【問78】ビジネスマネジャー検定 練習問題|先輩社員による支援の仕組み
人材育成と人事考課 問8/20難易度B(標準)
問題文
直属の上司とは別に、経験のある先輩社員が相談役となって若手社員を継続的に支援する仕組みについて、最も適切なものはどれか。

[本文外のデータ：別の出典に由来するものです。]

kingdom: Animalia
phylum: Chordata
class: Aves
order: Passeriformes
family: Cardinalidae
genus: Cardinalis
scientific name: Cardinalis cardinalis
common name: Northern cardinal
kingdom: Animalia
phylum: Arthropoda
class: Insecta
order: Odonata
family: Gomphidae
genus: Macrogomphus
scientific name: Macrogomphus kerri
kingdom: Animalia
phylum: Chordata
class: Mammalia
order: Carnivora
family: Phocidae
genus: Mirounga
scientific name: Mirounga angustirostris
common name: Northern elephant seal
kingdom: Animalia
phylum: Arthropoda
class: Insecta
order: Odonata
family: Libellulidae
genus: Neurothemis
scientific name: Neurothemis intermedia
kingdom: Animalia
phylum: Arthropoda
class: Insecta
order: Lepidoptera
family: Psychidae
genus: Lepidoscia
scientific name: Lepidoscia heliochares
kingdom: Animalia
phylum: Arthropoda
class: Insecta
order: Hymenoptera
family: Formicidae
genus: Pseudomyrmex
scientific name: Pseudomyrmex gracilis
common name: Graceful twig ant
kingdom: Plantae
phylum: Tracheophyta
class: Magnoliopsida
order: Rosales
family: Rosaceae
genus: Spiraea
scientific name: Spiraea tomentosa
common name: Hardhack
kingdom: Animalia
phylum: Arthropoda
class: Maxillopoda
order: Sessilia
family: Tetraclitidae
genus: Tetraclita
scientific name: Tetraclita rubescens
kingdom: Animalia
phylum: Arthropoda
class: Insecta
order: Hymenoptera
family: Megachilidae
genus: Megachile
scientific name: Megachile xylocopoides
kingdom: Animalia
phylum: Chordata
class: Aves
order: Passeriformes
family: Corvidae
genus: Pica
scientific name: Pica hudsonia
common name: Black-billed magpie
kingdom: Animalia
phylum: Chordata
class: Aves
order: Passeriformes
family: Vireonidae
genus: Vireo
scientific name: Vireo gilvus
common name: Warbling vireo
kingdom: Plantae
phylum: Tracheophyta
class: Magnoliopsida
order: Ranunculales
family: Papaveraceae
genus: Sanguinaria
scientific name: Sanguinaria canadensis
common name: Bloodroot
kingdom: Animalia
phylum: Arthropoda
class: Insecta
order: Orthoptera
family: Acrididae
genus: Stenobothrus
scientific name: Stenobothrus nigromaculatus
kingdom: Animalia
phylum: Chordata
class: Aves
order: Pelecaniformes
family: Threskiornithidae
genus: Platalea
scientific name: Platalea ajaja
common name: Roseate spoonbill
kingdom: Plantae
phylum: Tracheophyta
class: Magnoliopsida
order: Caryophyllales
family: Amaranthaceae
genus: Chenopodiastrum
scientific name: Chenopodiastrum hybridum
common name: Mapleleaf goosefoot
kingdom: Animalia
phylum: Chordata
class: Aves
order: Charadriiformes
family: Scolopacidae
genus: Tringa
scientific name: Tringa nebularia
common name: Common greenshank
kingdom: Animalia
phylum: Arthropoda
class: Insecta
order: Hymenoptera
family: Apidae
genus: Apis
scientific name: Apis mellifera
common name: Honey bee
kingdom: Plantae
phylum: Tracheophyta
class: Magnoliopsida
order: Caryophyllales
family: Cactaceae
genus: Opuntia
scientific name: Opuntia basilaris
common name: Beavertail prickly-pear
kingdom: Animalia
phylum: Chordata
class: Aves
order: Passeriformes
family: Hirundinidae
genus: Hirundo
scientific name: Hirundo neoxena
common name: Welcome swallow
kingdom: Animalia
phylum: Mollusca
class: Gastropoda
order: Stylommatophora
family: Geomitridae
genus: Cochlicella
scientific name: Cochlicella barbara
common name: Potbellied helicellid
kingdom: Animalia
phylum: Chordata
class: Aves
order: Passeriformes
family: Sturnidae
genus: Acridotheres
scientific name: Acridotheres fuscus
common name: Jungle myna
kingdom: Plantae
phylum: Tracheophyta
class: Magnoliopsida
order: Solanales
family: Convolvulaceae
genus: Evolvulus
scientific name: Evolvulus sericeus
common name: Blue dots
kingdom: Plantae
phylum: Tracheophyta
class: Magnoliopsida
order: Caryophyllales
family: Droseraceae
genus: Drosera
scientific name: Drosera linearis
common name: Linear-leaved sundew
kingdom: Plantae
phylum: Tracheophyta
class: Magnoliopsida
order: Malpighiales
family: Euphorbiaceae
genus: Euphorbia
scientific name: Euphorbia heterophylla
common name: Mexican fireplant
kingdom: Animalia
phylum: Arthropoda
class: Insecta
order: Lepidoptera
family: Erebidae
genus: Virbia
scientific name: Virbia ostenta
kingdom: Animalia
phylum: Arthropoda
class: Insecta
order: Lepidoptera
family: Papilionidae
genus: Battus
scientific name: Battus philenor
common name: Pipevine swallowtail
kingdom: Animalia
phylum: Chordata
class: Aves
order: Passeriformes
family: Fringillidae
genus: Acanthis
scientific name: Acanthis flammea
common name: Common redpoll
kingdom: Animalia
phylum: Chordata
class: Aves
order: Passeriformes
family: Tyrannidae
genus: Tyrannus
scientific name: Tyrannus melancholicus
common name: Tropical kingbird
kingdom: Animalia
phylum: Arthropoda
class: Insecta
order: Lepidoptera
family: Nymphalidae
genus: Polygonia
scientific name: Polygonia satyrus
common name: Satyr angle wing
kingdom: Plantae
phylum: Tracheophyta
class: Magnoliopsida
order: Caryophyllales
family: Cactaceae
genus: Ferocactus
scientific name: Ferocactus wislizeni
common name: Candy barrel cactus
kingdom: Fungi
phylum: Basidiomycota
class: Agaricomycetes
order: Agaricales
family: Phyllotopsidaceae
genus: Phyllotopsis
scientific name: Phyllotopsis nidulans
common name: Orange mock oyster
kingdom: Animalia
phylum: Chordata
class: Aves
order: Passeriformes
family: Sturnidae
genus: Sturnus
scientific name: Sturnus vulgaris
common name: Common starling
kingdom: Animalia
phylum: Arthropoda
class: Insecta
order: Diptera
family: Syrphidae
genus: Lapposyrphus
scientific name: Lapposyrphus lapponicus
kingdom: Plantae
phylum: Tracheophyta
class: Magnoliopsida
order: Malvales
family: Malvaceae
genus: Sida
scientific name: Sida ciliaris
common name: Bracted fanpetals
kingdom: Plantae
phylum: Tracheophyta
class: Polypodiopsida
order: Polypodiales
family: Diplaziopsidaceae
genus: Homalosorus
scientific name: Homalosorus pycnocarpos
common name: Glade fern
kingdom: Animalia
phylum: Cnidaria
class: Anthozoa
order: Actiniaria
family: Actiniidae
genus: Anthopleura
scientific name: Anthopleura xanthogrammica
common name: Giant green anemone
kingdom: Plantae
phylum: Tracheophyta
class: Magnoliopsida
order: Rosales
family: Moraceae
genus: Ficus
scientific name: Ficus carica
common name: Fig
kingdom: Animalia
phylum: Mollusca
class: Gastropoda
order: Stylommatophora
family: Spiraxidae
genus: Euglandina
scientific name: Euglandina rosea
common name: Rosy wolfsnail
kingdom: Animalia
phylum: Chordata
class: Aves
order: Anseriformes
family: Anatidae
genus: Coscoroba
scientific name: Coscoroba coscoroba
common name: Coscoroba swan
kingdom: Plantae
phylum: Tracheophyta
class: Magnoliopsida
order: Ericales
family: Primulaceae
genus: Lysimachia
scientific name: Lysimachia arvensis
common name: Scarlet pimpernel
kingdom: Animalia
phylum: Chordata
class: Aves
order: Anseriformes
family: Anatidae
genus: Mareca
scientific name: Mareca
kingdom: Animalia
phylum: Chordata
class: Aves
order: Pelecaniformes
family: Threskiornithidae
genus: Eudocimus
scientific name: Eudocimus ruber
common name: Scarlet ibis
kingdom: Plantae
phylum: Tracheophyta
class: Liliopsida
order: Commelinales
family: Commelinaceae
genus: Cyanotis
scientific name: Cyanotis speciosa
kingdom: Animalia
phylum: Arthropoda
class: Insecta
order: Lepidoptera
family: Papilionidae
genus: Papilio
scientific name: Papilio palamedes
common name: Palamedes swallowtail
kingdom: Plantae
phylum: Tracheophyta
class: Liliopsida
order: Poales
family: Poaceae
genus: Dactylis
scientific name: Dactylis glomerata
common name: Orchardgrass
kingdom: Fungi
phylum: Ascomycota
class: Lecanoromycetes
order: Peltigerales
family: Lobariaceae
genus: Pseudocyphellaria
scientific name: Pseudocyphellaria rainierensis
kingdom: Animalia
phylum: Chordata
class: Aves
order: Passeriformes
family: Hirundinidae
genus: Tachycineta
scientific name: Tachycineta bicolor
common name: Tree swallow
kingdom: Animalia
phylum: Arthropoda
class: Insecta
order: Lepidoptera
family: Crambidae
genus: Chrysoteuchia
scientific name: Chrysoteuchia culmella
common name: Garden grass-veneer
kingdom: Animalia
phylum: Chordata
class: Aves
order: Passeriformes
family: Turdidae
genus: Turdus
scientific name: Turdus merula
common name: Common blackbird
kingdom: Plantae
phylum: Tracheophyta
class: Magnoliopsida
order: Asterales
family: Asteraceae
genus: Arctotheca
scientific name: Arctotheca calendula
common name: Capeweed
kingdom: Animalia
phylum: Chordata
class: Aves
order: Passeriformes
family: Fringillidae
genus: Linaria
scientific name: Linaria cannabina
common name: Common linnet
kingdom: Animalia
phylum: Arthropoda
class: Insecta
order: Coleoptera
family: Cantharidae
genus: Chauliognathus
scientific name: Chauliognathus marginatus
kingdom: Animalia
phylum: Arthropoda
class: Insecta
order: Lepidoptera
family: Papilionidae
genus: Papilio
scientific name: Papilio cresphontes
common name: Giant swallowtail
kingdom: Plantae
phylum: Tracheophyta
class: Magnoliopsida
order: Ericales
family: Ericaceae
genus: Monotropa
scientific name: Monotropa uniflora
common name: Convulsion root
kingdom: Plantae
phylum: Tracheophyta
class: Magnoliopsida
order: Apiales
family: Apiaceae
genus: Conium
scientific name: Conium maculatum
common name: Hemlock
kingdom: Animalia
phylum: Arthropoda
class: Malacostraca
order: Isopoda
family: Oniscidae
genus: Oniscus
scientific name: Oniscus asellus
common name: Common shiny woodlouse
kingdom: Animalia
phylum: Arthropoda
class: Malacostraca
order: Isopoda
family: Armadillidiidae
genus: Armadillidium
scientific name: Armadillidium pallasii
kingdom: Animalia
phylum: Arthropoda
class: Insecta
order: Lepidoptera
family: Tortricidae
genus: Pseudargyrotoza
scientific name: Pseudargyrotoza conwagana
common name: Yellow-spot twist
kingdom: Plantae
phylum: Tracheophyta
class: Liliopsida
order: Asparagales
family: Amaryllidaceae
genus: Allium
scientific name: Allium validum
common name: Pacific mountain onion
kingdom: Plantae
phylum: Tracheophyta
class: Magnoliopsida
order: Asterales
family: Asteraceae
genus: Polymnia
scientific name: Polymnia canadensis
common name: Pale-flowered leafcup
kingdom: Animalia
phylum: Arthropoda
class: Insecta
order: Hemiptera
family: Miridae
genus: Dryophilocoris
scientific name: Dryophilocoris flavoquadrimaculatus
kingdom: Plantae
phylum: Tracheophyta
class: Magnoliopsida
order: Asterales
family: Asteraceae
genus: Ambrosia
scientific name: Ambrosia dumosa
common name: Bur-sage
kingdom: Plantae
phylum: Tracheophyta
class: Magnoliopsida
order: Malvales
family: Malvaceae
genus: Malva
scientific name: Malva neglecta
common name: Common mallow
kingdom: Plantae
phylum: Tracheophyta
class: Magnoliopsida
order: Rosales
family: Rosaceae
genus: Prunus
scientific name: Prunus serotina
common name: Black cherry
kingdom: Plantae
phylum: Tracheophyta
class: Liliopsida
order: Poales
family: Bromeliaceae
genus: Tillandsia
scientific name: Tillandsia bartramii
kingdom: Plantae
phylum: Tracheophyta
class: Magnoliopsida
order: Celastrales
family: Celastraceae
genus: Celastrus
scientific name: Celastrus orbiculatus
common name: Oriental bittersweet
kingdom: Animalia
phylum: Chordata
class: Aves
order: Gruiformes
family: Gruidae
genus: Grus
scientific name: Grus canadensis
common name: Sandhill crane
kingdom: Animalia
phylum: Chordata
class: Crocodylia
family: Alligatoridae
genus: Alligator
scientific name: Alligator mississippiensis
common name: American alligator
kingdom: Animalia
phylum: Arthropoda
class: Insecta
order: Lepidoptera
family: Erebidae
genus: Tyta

- 1.支援を担う先輩社員は、必ず対象者と同じ部署に所属する者の中から選ばなければならない
- 2.業務上の指示命令を行うための仕組みであり、直属の上司による日常の指導と役割が重複する
- 3.業務面の助言に加えて職場での悩みや将来への不安も話しやすい関係を築き、精神面も含めて支える
- 4.支援を担う先輩社員に対象者の評価権限を与えることで、日々の助言に実効性を持たせる仕組みである
解説
正解は選択肢3。直属の上司とは別に、経験のある先輩社員が相談役となる仕組みは、指示命令の系統とは異なる立場から関わる点に特徴があり、業務面での助言に加えて、職場での悩みや将来への不安といった上司には話しにくい内容も相談しやすい関係を築き、精神面も含めて若手社員を支える役割を担う。この仕組みは一般にメンター制度と呼ばれる。選択肢1は、支援役を対象者と同じ部署から選ばなければならないとしているが、あえて異なる部署の先輩を配置し、直属の上司や同じ職場の人間関係からは離れた立場で相談に乗れるようにする運用も広く行われている。選択肢2は、業務上の指示命令を行う仕組みであるとしているが、指示命令は直属の上司の役割であり、この仕組みは相談・支援という性格を持つ点で役割が異なる。選択肢4は、支援役に評価権限を与えるとしているが、評価する立場を兼ねると本音を話しにくくなり、相談相手としての機能がかえって損なわれるおそれがある。指示命令系統や評価から独立した相談関係であることが、この仕組みの効果を支えている。